Text:
|---|

Die sechsteilige Serie „Parfum“ ist eine höchst reizvolle und herausragend gut besetzte Variation des Bestsellers von Patrick Süskind.

Stuttgart - Die Serie sei „nach Motiven“ des Weltbestsellers „Das Parfum. Die Geschichte eines Mörders“ entstanden, heißt es zu Beginn jeder Folge, aber das ist nur ein Bruchteil der Wahrheit. Die Autorin Eva Kranenburg hat Patrick Süskinds Geschichte für ihr Drehbuchdebüt komplett neu erfunden. Im Grunde hat sie nur das Kernmotiv übernommen, aber ansonsten ist alles anders: der zeitliche Rahmen, der Schauplatz, die Charaktere; selbst wenn das erste weibliche Opfer genauso rothaarig ist wie im Buch. Trotzdem spielt der Roman eine zentrale Rolle in Kranenburgs Geschichte, aber das enthüllt die Autorin erst später; zunächst wirkt es noch wie ein Augenzwinkern, wenn eine Dreizehnjährige in einer Rückblende Süskinds Buch liest.

|---|

Aufgabe:
Gib aus der Besprechung der Serie „Parfum“ den Abschnitt von „Die sechsteilige Serie“ bis „Süskinds Buch liest.“ wortgetreu aus.

Datenblock:
|---|

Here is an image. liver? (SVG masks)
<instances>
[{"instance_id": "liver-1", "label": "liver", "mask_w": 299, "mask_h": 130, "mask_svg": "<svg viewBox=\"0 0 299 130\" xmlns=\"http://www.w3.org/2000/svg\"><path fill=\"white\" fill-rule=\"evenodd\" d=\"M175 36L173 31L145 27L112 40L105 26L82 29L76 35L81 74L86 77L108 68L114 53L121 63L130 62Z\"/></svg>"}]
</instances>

|---|

Lösung:
Die sechsteilige Serie „Parfum“ ist eine höchst reizvolle und herausragend gut besetzte Variation des Bestsellers von Patrick Süskind.

Stuttgart - Die Serie sei „nach Motiven“ des Weltbestsellers „Das Parfum. Die Geschichte eines Mörders“ entstanden, heißt es zu Beginn jeder Folge, aber das ist nur ein Bruchteil der Wahrheit. Die Autorin Eva Kranenburg hat Patrick Süskinds Geschichte für ihr Drehbuchdebüt komplett neu erfunden. Im Grunde hat sie nur das Kernmotiv übernommen, aber ansonsten ist alles anders: der zeitliche Rahmen, der Schauplatz, die Charaktere; selbst wenn das erste weibliche Opfer genauso rothaarig ist wie im Buch. Trotzdem spielt der Roman eine zentrale Rolle in Kranenburgs Geschichte, aber das enthüllt die Autorin erst später; zunächst wirkt es noch wie ein Augenzwinkern, wenn eine Dreizehnjährige in einer Rückblende Süskinds Buch liest.